● **What the task requires**
Make an exact copy of the listing below. Pictures stay out of it.

● **Provided data**

▼▼▼

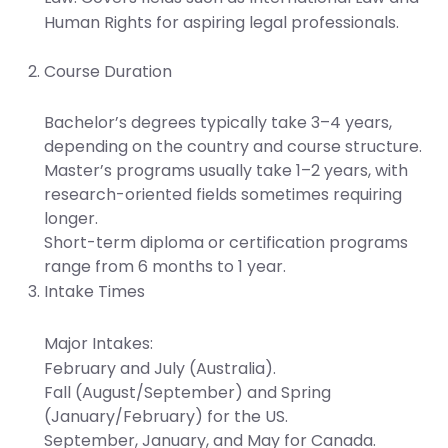
Human Rights for aspiring legal professionals.
Course Duration
Bachelor’s degrees typically take 3–4 years,
depending on the country and course structure.
Master’s programs usually take 1–2 years, with
research-oriented fields sometimes requiring
longer.
Short-term diploma or certification programs
range from 6 months to 1 year.
Intake Times
Major Intakes:
February and July (Australia).
Fall (August/September) and Spring
(January/February) for the US.
September, January, and May for Canada.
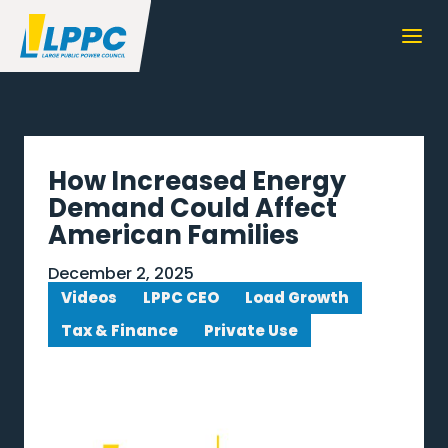
How Increased Energy
Demand Could Affect
American Families
December 2, 2025
Videos
LPPC CEO
Load Growth
Tax & Finance
Private Use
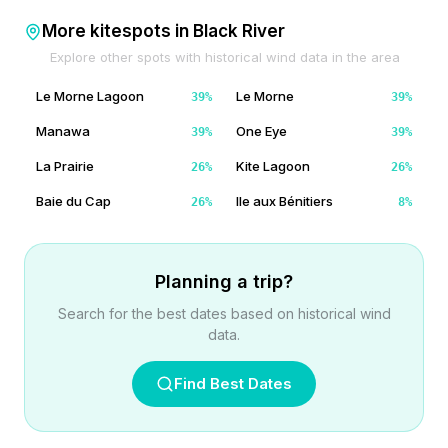
More kitespots in
Black River
Explore other spots with historical wind data in the area
Le Morne Lagoon
Le Morne
39
%
39
%
Manawa
One Eye
39
%
39
%
La Prairie
Kite Lagoon
26
%
26
%
Baie du Cap
Ile aux Bénitiers
26
%
8
%
Planning a trip?
Search for the best dates based on historical wind
data.
Find Best Dates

▲▲▲

● **Solution for this task**
Human Rights for aspiring legal professionals.
Course Duration
Bachelor’s degrees typically take 3–4 years,
depending on the country and course structure.
Master’s programs usually take 1–2 years, with
research-oriented fields sometimes requiring
longer.
Short-term diploma or certification programs
range from 6 months to 1 year.
Intake Times
Major Intakes:
February and July (Australia).
Fall (August/September) and Spring
(January/February) for the US.
September, January, and May for Canada.
How Increased Energy
Demand Could Affect
American Families
December 2, 2025
Videos
LPPC CEO
Load Growth
Tax & Finance
Private Use
More kitespots in
Black River
Explore other spots with historical wind data in the area
Le Morne Lagoon
Le Morne
39
%
39
%
Manawa
One Eye
39
%
39
%
La Prairie
Kite Lagoon
26
%
26
%
Baie du Cap
Ile aux Bénitiers
26
%
8
%
Planning a trip?
Search for the best dates based on historical wind
data.
Find Best Dates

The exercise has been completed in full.